Results: On Llama-3.1-8B, achieves 99% accuracy with 32x compression in needle-in-a-haystack tests and cuts perplexity drop by 65% over Streaming-LLM on the Pile with a 512-item cache.
Quantization
RSQ: Learning from Important Tokens Leads to Better Quantized LLMs
Paper: https://arxiv.org/abs/2503.01820
Authors: Yi-Lin Sung et al. (University of North Carolina at Chapel Hill)

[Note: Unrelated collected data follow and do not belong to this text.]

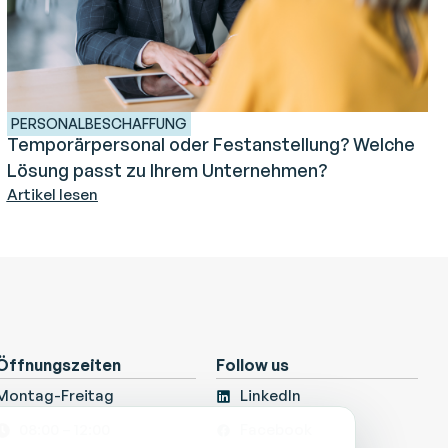
PERSONALBESCHAFFUNG
Temporärpersonal oder Festanstellung? Welche
Lösung passt zu Ihrem Unternehmen?
Artikel lesen
Öffnungszeiten
Follow us
Montag-Freitag
LinkedIn
08:00 – 12:00
Facebook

Focus: Enhancing post-training quantization (PTQ) of LLMs by prioritizing important tokens
Code: https://github.com/ylsung/rsq
RSQ introduces a layer-wise quantization method that boosts LLM compression by focusing on high-importance tokens (e.g., those with large attention scores). It uses a three-step process (Rotate, Scale, Quantize) and token importance strategies to maintain key information, cutting computational costs.
Key Innovations:

Three-Step Process: Rotate (reduces outliers), Scale (adjusts features by importance), Quantize (uses scaled Hessian). Rotate applies orthogonal transformations to mitigate weight outliers, reducing quantization errors. While scale adjusts token features based on their importance, using a modified loss function: ‖(WX - ŴX)R‖₂², where R scales tokens dynamically. and, Quantize uses the GPTQ framework with a scaled Hessian matrix (HRSQ = 2XR²Xᵀ) for efficient quantization.
Token Importance: Heuristic (e.g., First-N) and dynamic (AttnCon) strategies improve accuracy.
Results: On LLaMA3-8B-Instruct, RSQ gains 1.6% accuracy at 3-bit precision, with up to 3.0% improvement on long-context tasks over QuaRot, shining in extreme compression.
TinyR1-32B-Preview: Boosting Accuracy with Branch-Merge Distillation
Paper: https://arxiv.org/abs/2503.04872
Authors: Lin Sun et al. (Qiyuan Tech, Peking University)
Focus: Compressing LLMs via distillation with enhanced accuracy
TinyR1-32B-Preview uses Branch-Merge distillation to compress a 671B model (DeepSeek-R1) into a 32B student, improving accuracy in math, coding, and science while enabling efficient, quantization-ready deployment. It combines models using KL divergence for parameter selection.
Results: Outperforms baselines by +5.5 (Math), +4.4 (Coding), +2.9 (Science), nearly matching the 671B model and surpassing a 70B variant.
Unlearning
Group-robust Machine Unlearning
Paper: https://arxiv.org/abs/2503.09330
Authors: Thomas De Min et al. (University of Trento)
Focus: Ensuring fairness in machine unlearning for LLMs
Code: https://github.com/tdemin16/group-robust_machine_unlearning
Standard unlearning can harm model fairness when the forget set over represents certain groups, degrading performance unevenly. This paper proposes group-robust unlearning to maintain accuracy across groups in large language models (LLMs) handling diverse data.
Key Innovations:
REWEIGHT: Reweights sampling in retraining for fair exact unlearning.
MIU: Approximate unlearning that reduces group-specific bias by minimizing mutual information, aligning with the original model.
Results: On CelebA (0.5 unlearning ratio), MIU with REWEIGHT hits 69.0% group accuracy, beating SCRUB’s 62.9%, and keeps equalized odds delta at 0.6 vs. SCRUB’s 3.2. This method ensures equitable unlearning, enhancing LLM fairness for data removal tasks.